LAWS(PVC)-1931-12-53

AJODHYA CHAUDHARI Vs. RAM DAYAL TEWARI

Decided On December 16, 1931
AJODHYA CHAUDHARI Appellant
V/S
RAM DAYAL TEWARI Respondents

JUDGEMENT

(1.) This is a second appeal which has been brought by the judgment-debtors against the order of the lower appellate Court confirming an order of the execution Court of first instance disallowing the objection. A preliminary objection that no second appeal lay against the objection as it was made under Order 21, Rule 90, and it is no doubt correct that if the objection does come under Rule 90 that no second appeal would lie. A first appeal would lie under Order 43, Rule 1(j), and according to the provisions of Section 104, Civil P.C. According to Rule 104(2) no second appeal would lie from an order in appeal passed under that section. The learned Counsel for the appellants argued that his objection was not an objection under Rule 90, but lay outside the provisions of that rule and came under the general provisions of Section 47 of the Code. It is regrettable that the judgment- debtor did not, while making his objections, state under what rule or section he made it. As far as I can sec from the grounds of objection which are urged here, the objection would come under Rule 90 and no second appeal would lie because the objection deals with an alleged defect in notice and publication in regard to an auction-sale proclamation, and would therefore, in my opinion, amount to an allegation of irregularity in an auction-sale. But the point is of no importance as I am prepared to treat the memorandum of second appeal as an application in revision, and I proceed to deal with the matter on its merits.

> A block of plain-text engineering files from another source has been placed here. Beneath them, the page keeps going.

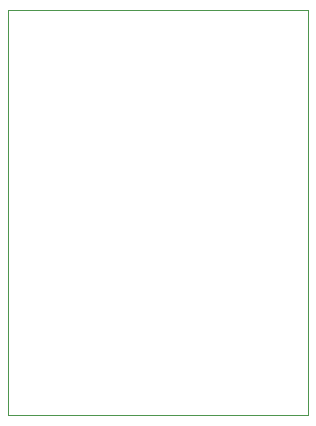
<source format=gm1>
G04 #@! TF.GenerationSoftware,KiCad,Pcbnew,(6.0.7)*
G04 #@! TF.CreationDate,2023-06-30T23:32:05-07:00*
G04 #@! TF.ProjectId,RFD900 Interface,52464439-3030-4204-996e-746572666163,rev?*
G04 #@! TF.SameCoordinates,Original*
G04 #@! TF.FileFunction,Profile,NP*
%FSLAX46Y46*%
G04 Gerber Fmt 4.6, Leading zero omitted, Abs format (unit mm)*
G04 Created by KiCad (PCBNEW (6.0.7)) date 2023-06-30 23:32:05*
%MOMM*%
%LPD*%
G01*
G04 APERTURE LIST*
G04 #@! TA.AperFunction,Profile*
%ADD10C,0.100000*%
G04 #@! TD*
G04 APERTURE END LIST*
D10*
X25400000Y-25400000D02*
X50800000Y-25400000D01*
X50800000Y-25400000D02*
X50800000Y-59690000D01*
X50800000Y-59690000D02*
X25400000Y-59690000D01*
X25400000Y-59690000D02*
X25400000Y-25400000D01*
M02*

</source>
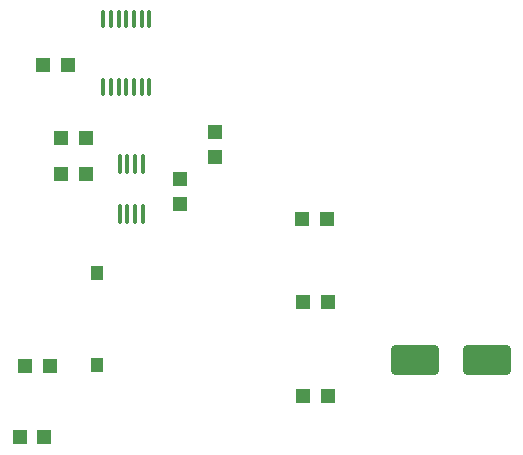
<source format=gtp>
G04 #@! TF.GenerationSoftware,KiCad,Pcbnew,8.0.7-8.0.7-0~ubuntu24.04.1*
G04 #@! TF.CreationDate,2025-01-16T17:51:39-05:00*
G04 #@! TF.ProjectId,tophat,746f7068-6174-42e6-9b69-6361645f7063,rev?*
G04 #@! TF.SameCoordinates,Original*
G04 #@! TF.FileFunction,Paste,Top*
G04 #@! TF.FilePolarity,Positive*
%FSLAX46Y46*%
G04 Gerber Fmt 4.6, Leading zero omitted, Abs format (unit mm)*
G04 Created by KiCad (PCBNEW 8.0.7-8.0.7-0~ubuntu24.04.1) date 2025-01-16 17:51:39*
%MOMM*%
%LPD*%
G01*
G04 APERTURE LIST*
G04 Aperture macros list*
%AMRoundRect*
0 Rectangle with rounded corners*
0 $1 Rounding radius*
0 $2 $3 $4 $5 $6 $7 $8 $9 X,Y pos of 4 corners*
0 Add a 4 corners polygon primitive as box body*
4,1,4,$2,$3,$4,$5,$6,$7,$8,$9,$2,$3,0*
0 Add four circle primitives for the rounded corners*
1,1,$1+$1,$2,$3*
1,1,$1+$1,$4,$5*
1,1,$1+$1,$6,$7*
1,1,$1+$1,$8,$9*
0 Add four rect primitives between the rounded corners*
20,1,$1+$1,$2,$3,$4,$5,0*
20,1,$1+$1,$4,$5,$6,$7,0*
20,1,$1+$1,$6,$7,$8,$9,0*
20,1,$1+$1,$8,$9,$2,$3,0*%
G04 Aperture macros list end*
%ADD10RoundRect,0.100000X0.100000X-0.712500X0.100000X0.712500X-0.100000X0.712500X-0.100000X-0.712500X0*%
%ADD11RoundRect,0.100000X-0.100000X0.637500X-0.100000X-0.637500X0.100000X-0.637500X0.100000X0.637500X0*%
%ADD12R,1.200000X1.200000*%
%ADD13RoundRect,0.250000X-1.750000X-1.000000X1.750000X-1.000000X1.750000X1.000000X-1.750000X1.000000X0*%
%ADD14R,1.000000X1.250000*%
G04 APERTURE END LIST*
D10*
X130921313Y-73112500D03*
X131571313Y-73112500D03*
X132221313Y-73112500D03*
X132871313Y-73112500D03*
X132871313Y-68887500D03*
X132221313Y-68887500D03*
X131571313Y-68887500D03*
X130921313Y-68887500D03*
D11*
X133450000Y-56637500D03*
X132800000Y-56637500D03*
X132150000Y-56637500D03*
X131500000Y-56637500D03*
X130850000Y-56637500D03*
X130200000Y-56637500D03*
X129550000Y-56637500D03*
X129550000Y-62362500D03*
X130200000Y-62362500D03*
X130850000Y-62362500D03*
X131500000Y-62362500D03*
X132150000Y-62362500D03*
X132800000Y-62362500D03*
X133450000Y-62362500D03*
D12*
X139000000Y-66153664D03*
X139000000Y-68253664D03*
X122450000Y-92000000D03*
X124550000Y-92000000D03*
X128050000Y-69703664D03*
X125950000Y-69703664D03*
X146450000Y-88525000D03*
X148550000Y-88525000D03*
D13*
X155950000Y-85500000D03*
X162050000Y-85500000D03*
D12*
X136000000Y-70153664D03*
X136000000Y-72253664D03*
D14*
X129000000Y-85875000D03*
X129000000Y-78125000D03*
D12*
X124450000Y-60500000D03*
X126550000Y-60500000D03*
X146450000Y-80525000D03*
X148550000Y-80525000D03*
X146400000Y-73525000D03*
X148500000Y-73525000D03*
X125950000Y-66703664D03*
X128050000Y-66703664D03*
X125050000Y-86000000D03*
X122950000Y-86000000D03*
M02*

</source>
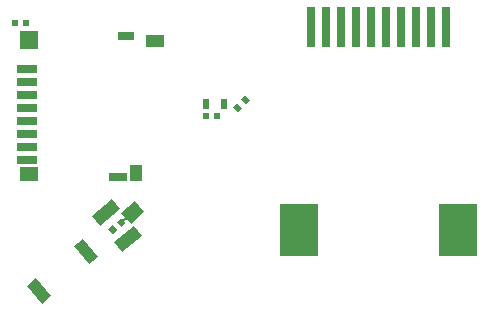
<source format=gbp>
G04 #@! TF.GenerationSoftware,KiCad,Pcbnew,5.1.5+dfsg1-2build2*
G04 #@! TF.CreationDate,2020-11-19T00:01:25+01:00*
G04 #@! TF.ProjectId,OtterCastAudioV2,4f747465-7243-4617-9374-417564696f56,rev?*
G04 #@! TF.SameCoordinates,Original*
G04 #@! TF.FileFunction,Paste,Bot*
G04 #@! TF.FilePolarity,Positive*
%FSLAX46Y46*%
G04 Gerber Fmt 4.6, Leading zero omitted, Abs format (unit mm)*
G04 Created by KiCad (PCBNEW 5.1.5+dfsg1-2build2) date 2020-11-19 00:01:25*
%MOMM*%
%LPD*%
G04 APERTURE LIST*
%ADD10R,0.500000X0.600000*%
%ADD11C,0.100000*%
%ADD12R,0.700000X3.500000*%
%ADD13R,3.280000X4.500000*%
%ADD14R,1.550000X1.000000*%
%ADD15R,1.500000X1.500000*%
%ADD16R,1.750000X0.700000*%
%ADD17R,1.400000X0.800000*%
%ADD18R,1.000000X1.450000*%
%ADD19R,1.500000X0.800000*%
%ADD20R,1.500000X1.300000*%
%ADD21R,0.600000X0.900000*%
G04 APERTURE END LIST*
D10*
X80320000Y-92700000D03*
X79380000Y-92700000D03*
D11*
G36*
X87677240Y-109811302D02*
G01*
X88062912Y-110270928D01*
X87679890Y-110592322D01*
X87294218Y-110132696D01*
X87677240Y-109811302D01*
G37*
G36*
X85918043Y-109068252D02*
G01*
X87603341Y-107654119D01*
X88310407Y-108496768D01*
X86625109Y-109910901D01*
X85918043Y-109068252D01*
G37*
G36*
X87782127Y-111289781D02*
G01*
X89467425Y-109875648D01*
X90174491Y-110718297D01*
X88489193Y-112132430D01*
X87782127Y-111289781D01*
G37*
G36*
X85181951Y-110991314D02*
G01*
X86467526Y-112523403D01*
X85701481Y-113166190D01*
X84415906Y-111634101D01*
X85181951Y-110991314D01*
G37*
G36*
X81718049Y-116508686D02*
G01*
X80432474Y-114976597D01*
X81198519Y-114333810D01*
X82484094Y-115865899D01*
X81718049Y-116508686D01*
G37*
G36*
X90347050Y-108745932D02*
G01*
X89197984Y-109710114D01*
X88876590Y-109327091D01*
X88654437Y-109513500D01*
X88782994Y-109666709D01*
X88399972Y-109988102D01*
X88014300Y-109528476D01*
X88397322Y-109207082D01*
X88525879Y-109360291D01*
X88748032Y-109173882D01*
X88426638Y-108790860D01*
X89575705Y-107826679D01*
X90347050Y-108745932D01*
G37*
D12*
X114645000Y-93100000D03*
X112105000Y-93100000D03*
X113375000Y-93100000D03*
X109565000Y-93100000D03*
X110835000Y-93100000D03*
X107025000Y-93100000D03*
X108295000Y-93100000D03*
X105755000Y-93100000D03*
X115915000Y-93100000D03*
X104485000Y-93100000D03*
D13*
X103440000Y-110250000D03*
X116960000Y-110250000D03*
D14*
X91250000Y-94225000D03*
D15*
X80575000Y-94175000D03*
D16*
X80450000Y-96625000D03*
X80450000Y-97725000D03*
X80450000Y-98825000D03*
X80450000Y-99925000D03*
X80450000Y-101025000D03*
X80450000Y-102125000D03*
X80450000Y-103225000D03*
D17*
X88825000Y-93825000D03*
D18*
X89675000Y-105450000D03*
D19*
X88175000Y-105775000D03*
D20*
X80575000Y-105525000D03*
D16*
X80450000Y-104325000D03*
D21*
X95600000Y-99600000D03*
X97100000Y-99600000D03*
D11*
G36*
X98232305Y-99493431D02*
G01*
X98656569Y-99917695D01*
X98303015Y-100271249D01*
X97878751Y-99846985D01*
X98232305Y-99493431D01*
G37*
G36*
X98896985Y-98828751D02*
G01*
X99321249Y-99253015D01*
X98967695Y-99606569D01*
X98543431Y-99182305D01*
X98896985Y-98828751D01*
G37*
D10*
X95580000Y-100600000D03*
X96520000Y-100600000D03*
M02*

</source>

(2.) The learned Counsel did not put the facts very clearly before me, but after some time the following facts were elicited. There was an application made for attachment and sale by the decree-holder on 29 October 1928, and on 12th December 1928, a dakhalnama was filed and the Court ordered attachment and notice to the judgment-debtors, as the property was ancestral. On 23 February 1929, orders were passed for the drawing up of the sale proclamation and on 1st March 1929, a sale proclamation was drawn up in accordance with Order 21, Rule 66, after notice had been served on the judgment-debtors of whom there were three. Subsequent to this on 21 March 1929, the decree-holder made an application stating that Mathura, one of the judgment-debtors had died and asking for substitution of the name of the minor Ramsut under the guardianship of Mt. Dulari, his mother. On 22 March, 1929, it was ordered that the execution application should be amended and that notice should issue to the minor and his proposed guardian. On 15 April 1929, there was a deposition of the process- server that he had served the notice by affixation and that the minor and his guardian were present inside the house at the time when he affixed the notice in the house and that the door was open. The execution Court held that the service was sufficient and that the name of the minor should be entered. At the same time when notice was served by affixation On the minor and his guardian, a copy of the sale proclamation was similarly served by affixation.

(3.) Now the contention of the learned Counsel for the appellant is that after fall this had been done a. second sale proclamation should have been drawn up after further notices were issued under Order 21, Rule 66. The proposition therefore is that if a sale proclamation has been legally drawn up after notice to the judgment- debtors under Order 21, Rule 66, and if one of the judgment-debtors dies subsequently then a fresh proclamation must be drawn up after notice is again issued to the persons who are entered as his heirs. No authority was shown for this proposition. learned Counsel relied on Chandi Prasad V/s. Mt. Jumna , but that was a case where the judgment-debtor had died before the issue of notice under Order 21, Rule 66, and no representative was brought upon the record. It was therefore held that the sale proclamation had not been, drawn up in accordance with the provisions of Rule 66. The present case however is materially different and as no authority has been shown for the proposed extension of this decision, I cannot accept the theory of learned Counsel for the appellants. Accordingly I dismiss this second appeal or revision with costs on the higher scale to the respondents. As no authority has been shown for the view of the law advanced, I cannot grant a Letters Patent Appeal.